The Americans released from captivity in Iran Saturday should have been freed in 2014 after the U.S. agreed to give the Tehran regime $700 million a month in sanctions relief, Rep. Robert Pittenger, R.-N.C., told Newsmax hours after the news that four U.S. prisoners were coming home.
"I’m personally happy they are free and I’m especially happy for Nagmeh Abedini," said Pittenger, who spoke to us following a conversation with the wife of Christian Pastor Saeed Abedini, one of the four American citizens who had been imprisoned in Iran for more than three years.
But the North Carolina lawmaker, who chairs the House Republican Task Force on Terrorism and Unconventional Warfare, quickly added that "the four of them should have been released from the outset of our agreeing to give them $700 million a month in sanctions relief for the privilege of their sitting down to negotiate a nuclear agreement with them."
"They did some shrewd negotiating to get a deal like that," Pittenger said of Iran.
Of the prisoner "swap" announced on Saturday, Pittenger said "we swapped seven [Iranian] felons for four Americans—including a reporter, a Marine Corps veteran, and a pastor—who never committed any crime."

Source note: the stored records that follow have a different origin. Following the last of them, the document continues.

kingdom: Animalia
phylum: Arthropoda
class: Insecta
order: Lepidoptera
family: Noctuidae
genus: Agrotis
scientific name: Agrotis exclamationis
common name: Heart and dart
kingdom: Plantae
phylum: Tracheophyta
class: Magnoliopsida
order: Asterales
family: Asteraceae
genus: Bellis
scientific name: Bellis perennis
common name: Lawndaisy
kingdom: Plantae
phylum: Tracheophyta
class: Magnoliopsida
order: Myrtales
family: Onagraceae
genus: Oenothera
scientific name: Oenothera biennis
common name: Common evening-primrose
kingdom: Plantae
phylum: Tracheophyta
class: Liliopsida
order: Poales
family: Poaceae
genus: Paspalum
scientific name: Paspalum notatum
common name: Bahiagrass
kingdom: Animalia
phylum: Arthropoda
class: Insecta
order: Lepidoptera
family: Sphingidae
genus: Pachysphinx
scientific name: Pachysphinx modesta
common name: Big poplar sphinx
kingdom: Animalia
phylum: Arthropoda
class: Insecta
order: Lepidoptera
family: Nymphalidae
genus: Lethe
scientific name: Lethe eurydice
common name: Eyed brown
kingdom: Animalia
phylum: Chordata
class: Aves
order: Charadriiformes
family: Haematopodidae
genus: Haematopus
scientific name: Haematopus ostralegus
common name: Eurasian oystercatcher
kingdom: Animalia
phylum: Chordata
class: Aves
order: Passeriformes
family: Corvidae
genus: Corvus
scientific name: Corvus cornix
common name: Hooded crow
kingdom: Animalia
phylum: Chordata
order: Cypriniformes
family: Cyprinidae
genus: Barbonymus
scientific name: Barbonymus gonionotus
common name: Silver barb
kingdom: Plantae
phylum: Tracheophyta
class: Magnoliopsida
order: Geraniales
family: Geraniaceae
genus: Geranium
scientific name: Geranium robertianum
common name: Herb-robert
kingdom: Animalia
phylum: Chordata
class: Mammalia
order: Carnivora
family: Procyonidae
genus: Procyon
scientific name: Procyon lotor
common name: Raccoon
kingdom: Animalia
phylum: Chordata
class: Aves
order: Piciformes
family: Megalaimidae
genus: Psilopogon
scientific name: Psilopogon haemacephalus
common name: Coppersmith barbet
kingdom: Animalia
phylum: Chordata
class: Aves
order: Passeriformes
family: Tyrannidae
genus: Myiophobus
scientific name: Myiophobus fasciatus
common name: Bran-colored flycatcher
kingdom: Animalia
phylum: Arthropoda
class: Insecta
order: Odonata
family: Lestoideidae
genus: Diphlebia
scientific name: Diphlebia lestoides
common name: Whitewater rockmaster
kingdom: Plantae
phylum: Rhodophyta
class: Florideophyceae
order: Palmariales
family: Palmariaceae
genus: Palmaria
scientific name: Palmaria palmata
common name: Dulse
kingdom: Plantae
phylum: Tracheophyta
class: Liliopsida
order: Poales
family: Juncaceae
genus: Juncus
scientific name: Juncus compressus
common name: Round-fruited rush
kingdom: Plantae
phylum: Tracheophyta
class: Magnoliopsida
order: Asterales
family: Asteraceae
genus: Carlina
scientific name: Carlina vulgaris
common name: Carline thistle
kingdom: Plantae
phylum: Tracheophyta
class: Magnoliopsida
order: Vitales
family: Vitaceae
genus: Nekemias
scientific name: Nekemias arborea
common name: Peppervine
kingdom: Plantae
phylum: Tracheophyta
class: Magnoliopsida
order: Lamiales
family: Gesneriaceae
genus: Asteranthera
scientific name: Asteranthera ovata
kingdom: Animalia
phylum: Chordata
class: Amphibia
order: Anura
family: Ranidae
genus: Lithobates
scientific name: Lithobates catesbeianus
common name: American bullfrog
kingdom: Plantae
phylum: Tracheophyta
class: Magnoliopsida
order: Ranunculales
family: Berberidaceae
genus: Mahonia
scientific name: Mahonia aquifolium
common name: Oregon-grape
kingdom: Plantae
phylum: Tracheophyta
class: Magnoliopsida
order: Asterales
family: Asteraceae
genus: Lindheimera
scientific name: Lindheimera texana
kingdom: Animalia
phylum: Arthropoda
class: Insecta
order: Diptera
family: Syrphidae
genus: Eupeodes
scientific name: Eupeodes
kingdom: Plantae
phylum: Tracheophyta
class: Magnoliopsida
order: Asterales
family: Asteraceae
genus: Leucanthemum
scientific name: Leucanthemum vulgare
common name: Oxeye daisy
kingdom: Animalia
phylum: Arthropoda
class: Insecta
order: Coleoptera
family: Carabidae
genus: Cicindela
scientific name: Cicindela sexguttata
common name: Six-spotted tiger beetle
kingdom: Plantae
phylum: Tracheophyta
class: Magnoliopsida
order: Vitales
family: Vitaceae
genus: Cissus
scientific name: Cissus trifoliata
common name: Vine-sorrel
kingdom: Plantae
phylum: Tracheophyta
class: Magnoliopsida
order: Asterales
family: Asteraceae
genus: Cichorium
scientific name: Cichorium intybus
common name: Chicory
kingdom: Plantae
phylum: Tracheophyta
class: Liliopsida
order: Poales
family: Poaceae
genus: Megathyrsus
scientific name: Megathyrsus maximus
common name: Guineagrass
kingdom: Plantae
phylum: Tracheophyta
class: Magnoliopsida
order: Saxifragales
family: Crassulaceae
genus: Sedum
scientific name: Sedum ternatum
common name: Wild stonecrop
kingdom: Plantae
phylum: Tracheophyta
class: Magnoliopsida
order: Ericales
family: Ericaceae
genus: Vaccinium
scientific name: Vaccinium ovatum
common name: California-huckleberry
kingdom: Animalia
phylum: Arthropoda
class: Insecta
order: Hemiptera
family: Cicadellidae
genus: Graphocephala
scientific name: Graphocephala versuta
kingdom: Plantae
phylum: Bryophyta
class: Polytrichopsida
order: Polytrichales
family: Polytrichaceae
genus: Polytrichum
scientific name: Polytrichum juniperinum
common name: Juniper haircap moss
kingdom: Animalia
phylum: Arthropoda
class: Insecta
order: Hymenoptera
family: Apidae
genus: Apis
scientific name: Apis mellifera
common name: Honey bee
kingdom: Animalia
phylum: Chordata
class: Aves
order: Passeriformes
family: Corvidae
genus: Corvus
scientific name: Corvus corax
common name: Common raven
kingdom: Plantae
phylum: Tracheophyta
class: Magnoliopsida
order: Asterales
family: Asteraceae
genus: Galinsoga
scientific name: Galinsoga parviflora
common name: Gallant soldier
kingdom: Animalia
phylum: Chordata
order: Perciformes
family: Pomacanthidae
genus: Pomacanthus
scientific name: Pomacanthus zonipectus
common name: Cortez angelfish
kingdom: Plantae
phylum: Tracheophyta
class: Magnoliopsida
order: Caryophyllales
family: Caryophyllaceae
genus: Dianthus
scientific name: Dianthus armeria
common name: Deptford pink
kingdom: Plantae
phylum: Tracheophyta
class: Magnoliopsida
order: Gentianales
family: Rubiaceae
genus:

A fifth man, student Matthew Trevithick, will also be freed, Tehran later announced.
Two-term Rep. Pittenger has long been in the forefront of the effort to free Pastor Abedini. Along with Rep. Joseph Kennedy, III, D.-Mass., Pittenger hosted a congressional reception for colleagues to meet Mrs. Abedini. During Pope Francis’s address to a joint session of Congress last year, the Tarheel State lawmaker arranged for her to sit in the gallery and attempted to secure a meeting with the Holy Father and Mrs. Abedini.
As pleased as he was with the release of Pastor Abedini and the others, Pittenger left no doubt that his opposition to the Iran nuclear deal and the theocratic regime in Tehran remain unchanged.
"Kuwait and Sudan have broken off relations with Iran and we should form a strategic alliance with them instead of dealing with the [Iranian] regime," he told us, "Right now, the way we’re dealing with them, we’re going down the same road we did with North Korea — trusting them to honor their promise not to develop a nuclear bomb. And look what North Korea has today."